You might be able to dispense with the grappler and fine string/chain altogether and instead use a solar-powered electromagnet controlled by a distance sensor to couple the satellites.

• Wouldn't the orientation of the two objects get messed up as they orbit? 180 degrees around the orbit, the trailing object is going to wind up in front of the leader. If they're attached by a string, then even if the "lead" satellite is rotating to stay pointed prograde, the trailing satellite is going to constantly try to wrap the tow cable around it. (or more accurately, the string and trailer are retaining orientation relative to the fixed stars and the leader is rotating to keep its nose pointed prograde, so the leader is the one turning and wrapping the tow cable around itself...) Jan 10 at 15:51
• Assume the satellites start out attached, one above the another, with the string direction normal to the Earth's surface. If you cut the string, what would happen? Answer: The lower sat will be at the apogee of its elliptical orbit and the upper sat will be at the perigee of its elliptical orbit. Therefore, orbital mechanics will not let them get closer to each other. So the tow cable can't get wrapped around a sat. Jan 10 at 21:27
• Forget the rope. Imagine you're standing on one satellite, and the other is above your head and the earth below your feet, facing the direction of travel. Neither satellite is rotating with respect to the stars. As you orbit the earth, the satellite above you will stay put, but you'll see the earth rise up behind you, go over your head, and come down in front of you until it's back below your feet when you get back to your original point in the orbit. Over the course of that orbit, you started out facing prograde, halfway around you were facing retrograde, and you end up prograde. Jan 10 at 21:42
• But if you want to fire a thruster the whole time, you can't just face one way with respect to the stars. You need to rotate the satellite so that it always faces prograde. And if you do that, then the earth stays put from your perspective, and satellite "above" is going to orbit around you as you move. Put the string in, and now it's going to slowly wrap around you. Jan 10 at 21:44
• Ok, this rescue idea probably works best for nadir-pointing satellites. For a star-stationary satellite, like the Hubble space telescope, it isn't a good solution as proposed. Keep in mind that even when the thruster is firing, the string is still more-or-less normal to the surface of the Earth. I'm not following your logic in the second comment though. Don't think "orbit around you as you move" is correct. Jan 10 at 22:02

Answer: No. Tidal tension on a 10m tether would not even keep the tether taut.
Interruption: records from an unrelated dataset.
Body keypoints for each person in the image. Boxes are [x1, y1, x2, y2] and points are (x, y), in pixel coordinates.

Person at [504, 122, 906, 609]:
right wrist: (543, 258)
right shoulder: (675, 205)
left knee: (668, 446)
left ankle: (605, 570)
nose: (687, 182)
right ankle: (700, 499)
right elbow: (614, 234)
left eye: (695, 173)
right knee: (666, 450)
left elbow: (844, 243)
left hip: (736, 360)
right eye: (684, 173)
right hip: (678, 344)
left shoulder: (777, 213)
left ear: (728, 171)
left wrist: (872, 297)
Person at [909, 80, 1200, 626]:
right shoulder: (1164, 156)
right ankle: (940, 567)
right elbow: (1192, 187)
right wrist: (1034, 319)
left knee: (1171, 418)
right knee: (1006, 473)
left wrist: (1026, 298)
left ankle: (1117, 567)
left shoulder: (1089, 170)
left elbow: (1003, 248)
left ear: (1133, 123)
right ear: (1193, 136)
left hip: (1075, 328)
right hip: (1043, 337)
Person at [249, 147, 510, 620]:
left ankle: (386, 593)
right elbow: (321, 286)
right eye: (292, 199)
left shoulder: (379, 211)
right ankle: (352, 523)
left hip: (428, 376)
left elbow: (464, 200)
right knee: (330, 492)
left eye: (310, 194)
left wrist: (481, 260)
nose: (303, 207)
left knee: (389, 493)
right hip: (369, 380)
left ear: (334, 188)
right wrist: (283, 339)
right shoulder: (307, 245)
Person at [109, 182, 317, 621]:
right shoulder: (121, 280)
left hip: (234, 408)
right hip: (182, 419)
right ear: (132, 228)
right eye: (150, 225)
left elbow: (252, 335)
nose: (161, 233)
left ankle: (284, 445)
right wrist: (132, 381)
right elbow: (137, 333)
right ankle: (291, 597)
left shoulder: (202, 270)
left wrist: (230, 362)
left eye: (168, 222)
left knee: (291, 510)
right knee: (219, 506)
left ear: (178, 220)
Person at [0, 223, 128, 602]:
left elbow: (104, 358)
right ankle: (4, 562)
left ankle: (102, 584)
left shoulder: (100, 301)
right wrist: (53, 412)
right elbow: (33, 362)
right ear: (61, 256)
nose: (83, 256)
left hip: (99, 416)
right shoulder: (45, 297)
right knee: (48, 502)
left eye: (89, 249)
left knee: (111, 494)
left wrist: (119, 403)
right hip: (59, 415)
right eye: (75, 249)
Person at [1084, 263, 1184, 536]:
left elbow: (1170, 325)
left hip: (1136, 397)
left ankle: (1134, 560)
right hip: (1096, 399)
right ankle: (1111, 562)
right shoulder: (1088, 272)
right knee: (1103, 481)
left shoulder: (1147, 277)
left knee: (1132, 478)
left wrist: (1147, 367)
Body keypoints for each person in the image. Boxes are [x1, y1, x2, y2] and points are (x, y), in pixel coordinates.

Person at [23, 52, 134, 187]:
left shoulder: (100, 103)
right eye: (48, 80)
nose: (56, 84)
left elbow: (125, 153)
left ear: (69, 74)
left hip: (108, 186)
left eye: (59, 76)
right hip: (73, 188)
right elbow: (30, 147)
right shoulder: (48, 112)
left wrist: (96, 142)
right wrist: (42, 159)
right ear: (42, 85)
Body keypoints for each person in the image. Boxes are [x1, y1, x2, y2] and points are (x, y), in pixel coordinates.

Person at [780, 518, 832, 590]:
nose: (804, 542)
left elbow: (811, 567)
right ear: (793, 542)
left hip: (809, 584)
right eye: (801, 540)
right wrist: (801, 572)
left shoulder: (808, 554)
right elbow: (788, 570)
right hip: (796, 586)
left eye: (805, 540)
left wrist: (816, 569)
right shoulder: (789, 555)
Tidal force (due to the difference in orbital radius) creates tension on a long tether.

Tension on the tether is the difference in gravitational attraction due to difference in orbital altitude. See http://www.physicsbootcamp.org/gravity-Tidal-Forces.html to plug in values for your model. The tension will be proportional to the masses and proportional to the mass's distance from the common center of gravity. See p104 https://ntrs.nasa.gov/api/citations/19920010006/downloads/19920010006.pdf

A 10 m tether would be inadequate to provide stability. In 1966 Gemini 11 released the Agena target vehicle on a 30m tether, but this length was insufficient to even keep the tether taut.

The TSS-1R mission managed to deploy 19.7km of tether before the tether broke. The tension was 65N at tether failure.